And wouldn’t you know, my email exploded with “did you heard about this?????” subject lines.

The news of the year in video games should be about the artistic strides made in games like Bioshock and Portal, but instead, the Discovery Channel documentary series has to spend an entire episode, described as "games move into three dimensions," covering violence in video games. Now I get to spend the next two weeks of having in-laws (and direct family) question whether my video game playing is "healthy."

I know I bitch, but let's not be blind. Video games, movies, comics, hell, even the Shakespeare can be someone's violent inspiration. But that doesn't mean that they are the problem. The guy who shoots up a school has some sort of problem our society hasn't figured out yet. The video game that he re-enacted is merely a tool, like the gun or the car he used to get there.

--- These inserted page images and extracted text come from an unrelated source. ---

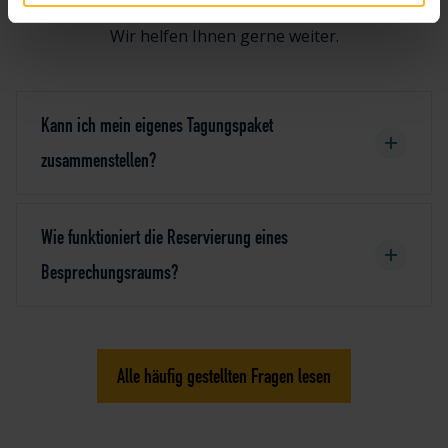
mit der Rezeption auf.
Wir helfen Ihnen gerne weiter.
Kann ich mein eigenes Tagungspaket
zusammenstellen?
Wie funktioniert die Reservierung eines
Besprechungsraums?
Alle häufig gestellten Fragen lesen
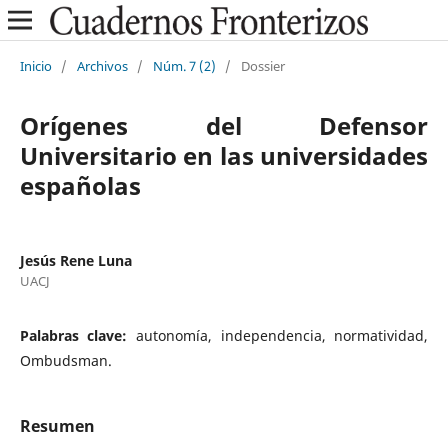
Inicio
/
Archivos
/
Núm. 7 (2)
/
Dossier
Orígenes del Defensor
Universitario en las universidades
españolas
Jesús Rene Luna
UACJ
Palabras clave:
autonomía, independencia, normatividad,
Ombudsman.
Resumen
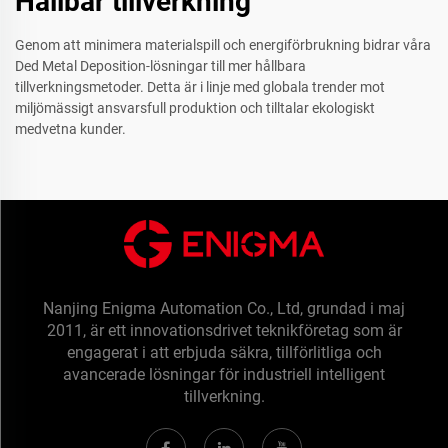
Hållbar tillverkning
Genom att minimera materialspill och energiförbrukning bidrar våra
Ded Metal Deposition-lösningar till mer hållbara
tillverkningsmetoder. Detta är i linje med globala trender mot
miljömässigt ansvarsfull produktion och tilltalar ekologiskt
medvetna kunder.
Nanjing Enigma Automation Co., Ltd, grundad i maj
2011, är ett innovationsdrivet teknikföretag som är
engagerat i att erbjuda säkra, tillförlitliga och
avancerade lösningar för industriell intelligent
tillverkning.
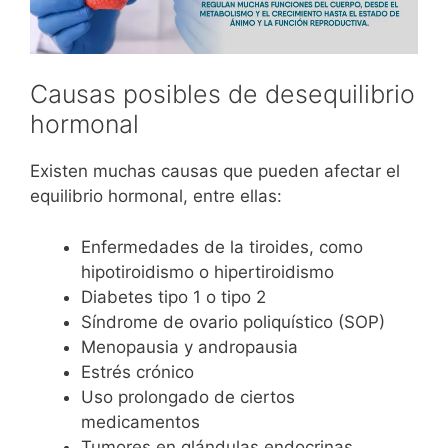
Causas posibles de desequilibrio
hormonal
Existen muchas causas que pueden afectar el
equilibrio hormonal, entre ellas:
Enfermedades de la tiroides, como
hipotiroidismo o hipertiroidismo
Diabetes tipo 1 o tipo 2
Síndrome de ovario poliquístico (SOP)
Menopausia y andropausia
Estrés crónico
Uso prolongado de ciertos
medicamentos
Tumores en glándulas endocrinas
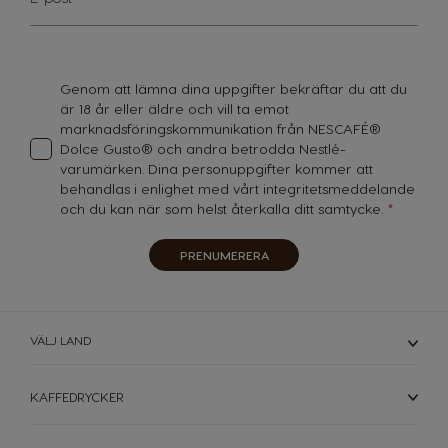
Up
Guatemala
Honduras
for
Our
Spanish
Spanish
Newsletter:
Hong Kong
Hong Kong
Genom att lämna dina uppgifter bekräftar du att du
är 18 år eller äldre och vill ta emot
English
Chinese
marknadsföringskommunikation från NESCAFÉ®
Dolce Gusto® och andra betrodda Nestlé-
Hungary
Indonesia
varumärken. Dina personuppgifter kommer att
Hungarian
Indonesian
behandlas i enlighet med vårt
integritetsmeddelande
och du kan när som helst återkalla ditt samtycke.
Italy
Japan
Italian
Japanese
PRENUMERERA
Korea
Latvia
Korean
Latvian
VÄLJ LAND
Lithuania
Malaysia
Lithuanian
Malay
KAFFEDRYCKER
Malta
Mexico
Maltese
Spanish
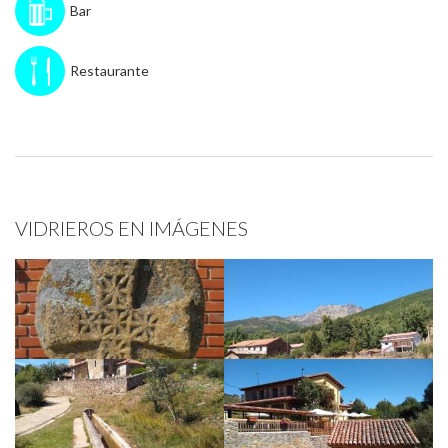
Bar
Restaurante
VIDRIEROS EN IMÁGENES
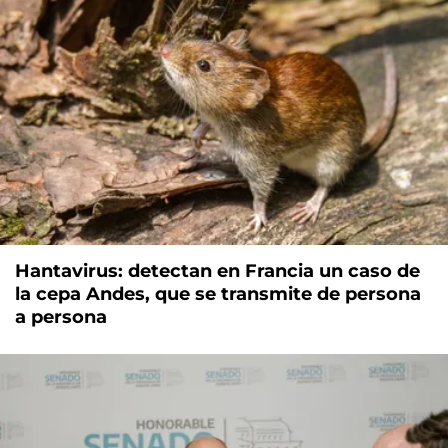
Hantavirus: detectan en Francia un caso de
la cepa Andes, que se transmite de persona
a persona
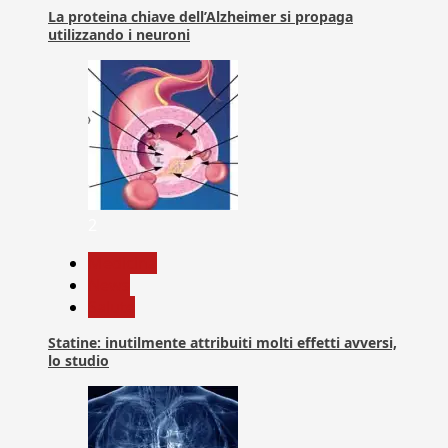
La proteina chiave dell’Alzheimer si propaga
utilizzando i neuroni
2
Medicina
News
Salute
Statine: inutilmente attribuiti molti effetti avversi,
lo studio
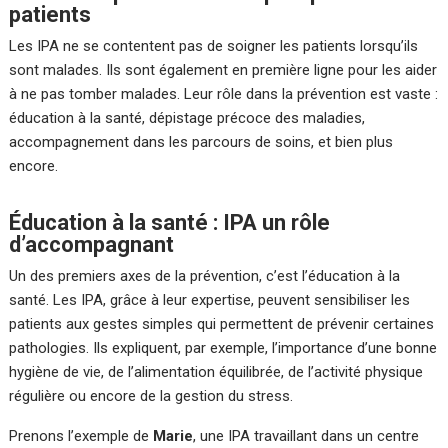
patients
Les IPA ne se contentent pas de soigner les patients lorsqu’ils
sont malades. Ils sont également en première ligne pour les aider
à ne pas tomber malades. Leur rôle dans la prévention est vaste :
éducation à la santé, dépistage précoce des maladies,
accompagnement dans les parcours de soins, et bien plus
encore.
Éducation à la santé : IPA un rôle
d’accompagnant
Un des premiers axes de la prévention, c’est l’éducation à la
santé. Les IPA, grâce à leur expertise, peuvent sensibiliser les
patients aux gestes simples qui permettent de prévenir certaines
pathologies. Ils expliquent, par exemple, l’importance d’une bonne
hygiène de vie, de l’alimentation équilibrée, de l’activité physique
régulière ou encore de la gestion du stress.
Prenons l’exemple de
Marie
, une IPA travaillant dans un centre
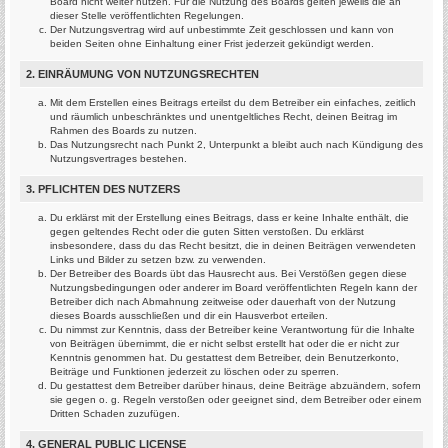
Board nicht weiter nutzen. Für die Nutzung des Boards gelten jeweils die an
dieser Stelle veröffentlichten Regelungen.
Der Nutzungsvertrag wird auf unbestimmte Zeit geschlossen und kann von
beiden Seiten ohne Einhaltung einer Frist jederzeit gekündigt werden.
2. EINRÄUMUNG VON NUTZUNGSRECHTEN
Mit dem Erstellen eines Beitrags erteilst du dem Betreiber ein einfaches, zeitlich
und räumlich unbeschränktes und unentgeltliches Recht, deinen Beitrag im
Rahmen des Boards zu nutzen.
Das Nutzungsrecht nach Punkt 2, Unterpunkt a bleibt auch nach Kündigung des
Nutzungsvertrages bestehen.
3. PFLICHTEN DES NUTZERS
Du erklärst mit der Erstellung eines Beitrags, dass er keine Inhalte enthält, die
gegen geltendes Recht oder die guten Sitten verstoßen. Du erklärst
insbesondere, dass du das Recht besitzt, die in deinen Beiträgen verwendeten
Links und Bilder zu setzen bzw. zu verwenden.
Der Betreiber des Boards übt das Hausrecht aus. Bei Verstößen gegen diese
Nutzungsbedingungen oder anderer im Board veröffentlichten Regeln kann der
Betreiber dich nach Abmahnung zeitweise oder dauerhaft von der Nutzung
dieses Boards ausschließen und dir ein Hausverbot erteilen.
Du nimmst zur Kenntnis, dass der Betreiber keine Verantwortung für die Inhalte
von Beiträgen übernimmt, die er nicht selbst erstellt hat oder die er nicht zur
Kenntnis genommen hat. Du gestattest dem Betreiber, dein Benutzerkonto,
Beiträge und Funktionen jederzeit zu löschen oder zu sperren.
Du gestattest dem Betreiber darüber hinaus, deine Beiträge abzuändern, sofern
sie gegen o. g. Regeln verstoßen oder geeignet sind, dem Betreiber oder einem
Dritten Schaden zuzufügen.
4. GENERAL PUBLIC LICENSE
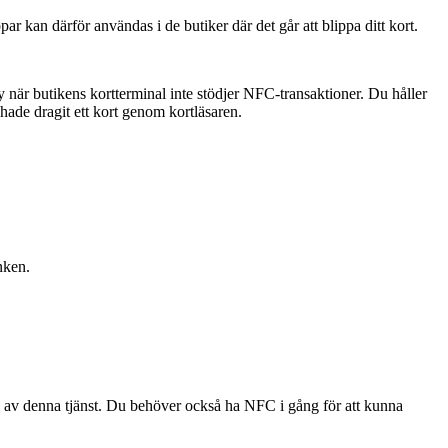
kan därför användas i de butiker där det går att blippa ditt kort.
 butikens kortterminal inte stödjer NFC-transaktioner. Du håller
 hade dragit ett kort genom kortläsaren.
nken.
 av denna tjänst. Du behöver också ha NFC i gång för att kunna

And that's the problem with how we, as a society, react. If we take the guns away, these people would use knives. Take the knives away, they'd use a board with a nail sticking out. We’re not curing the TB, we're just muffling the cough.

By the way are we sure Linden Ashby isn’t somehow involved? I’m just saying, we’re still not sure who was handling the props on the Crow that night.

On the bright side, at least they didn’t try to pull out a sea-slug.

That’s all for now.

1. I don’t care if I’ve used that joke before, I love it.